The morning of August 24, A.D. 79 in the prosperous Roman city of Pompeii was nothing out of the ordinary. But things quickly changed around noon, when Mount Vesuvius spewed a deadly cloud of “unusual size and appearance,” according to the eyewitness account of first-century Roman writer Pliny the Younger.
For the 12 hours that followed, volcanic ash and pumice stones showered Pompeii. Many people took refuge in cellars and stone structures but were killed the following morning when a cloud of suffocating toxic gas swept over the city, and a flood of volcanic mud and stone completely buried it. Thousands of people died during the eruption.
Archaeologists recently unearthed the skeletons of four people who were in the back of a shop on the outskirts of Pompeii when the disaster struck, along with several gold coins and a necklace pendant.

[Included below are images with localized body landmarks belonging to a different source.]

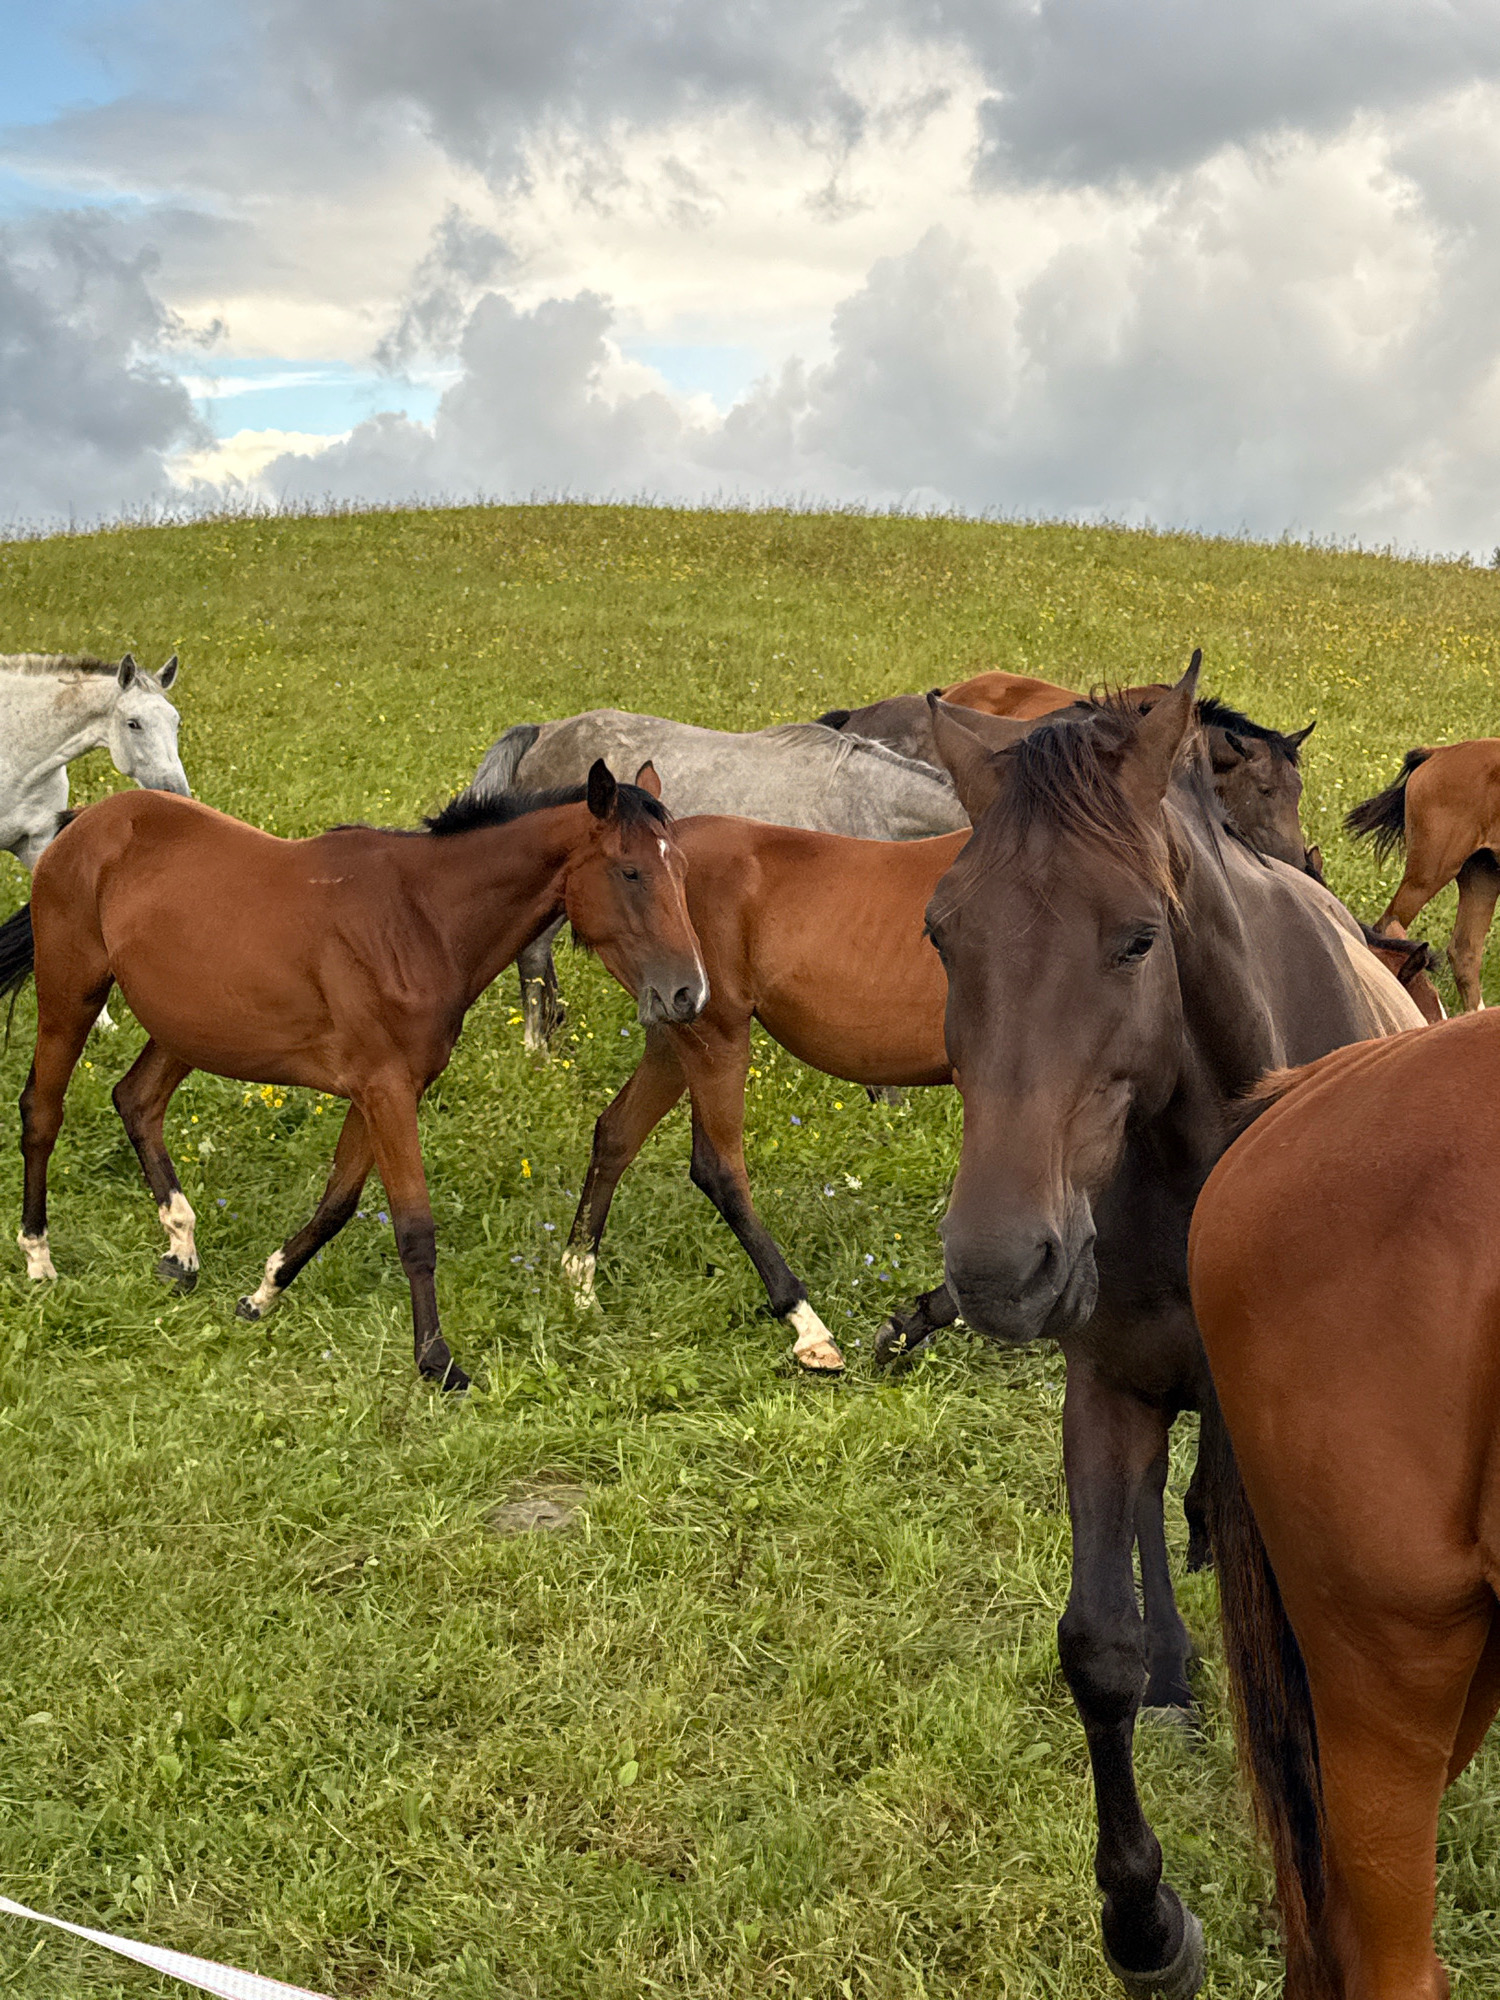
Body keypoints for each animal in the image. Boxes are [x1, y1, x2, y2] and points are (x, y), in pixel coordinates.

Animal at [0, 762, 706, 1391]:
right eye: (630, 871)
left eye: (682, 872)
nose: (687, 994)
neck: (420, 920)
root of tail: (84, 824)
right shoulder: (385, 1091)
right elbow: (414, 1227)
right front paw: (437, 1363)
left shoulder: (382, 1093)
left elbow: (338, 1203)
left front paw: (264, 1292)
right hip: (71, 995)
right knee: (42, 1111)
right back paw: (38, 1257)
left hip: (187, 1028)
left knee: (137, 1101)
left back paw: (181, 1249)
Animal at [921, 663, 1422, 1996]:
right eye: (942, 932)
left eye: (1138, 935)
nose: (999, 1265)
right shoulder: (1110, 1386)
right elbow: (1095, 1642)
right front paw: (1146, 1921)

The Associated Press reports that the skeletons are those of young people, including an adolescent girl.
The archaeologists think the individuals sought refuge in the shop where they eventually became trapped as the city was buried.
There was evidence that the shop had been ransacked by looters who were looking for treasure buried under the ashes after the eruption. They apparently missed the coins and the gold-leaf-foil pendant.
One of the gold coins found in the shop. Credit: Pompeii Sites
A large vertical furnace found in the shop was presumably used to make bronze objects.
The excavations, conducted by the École française de Rome, the Centre Jean Bérard, and the Centre national de la recherche scientifique (CNRS), also turned up a second shop, but archaeologists are puzzled over what its purpose was. This shop features a circular well dug into the soil that was accessible by a spiral staircase.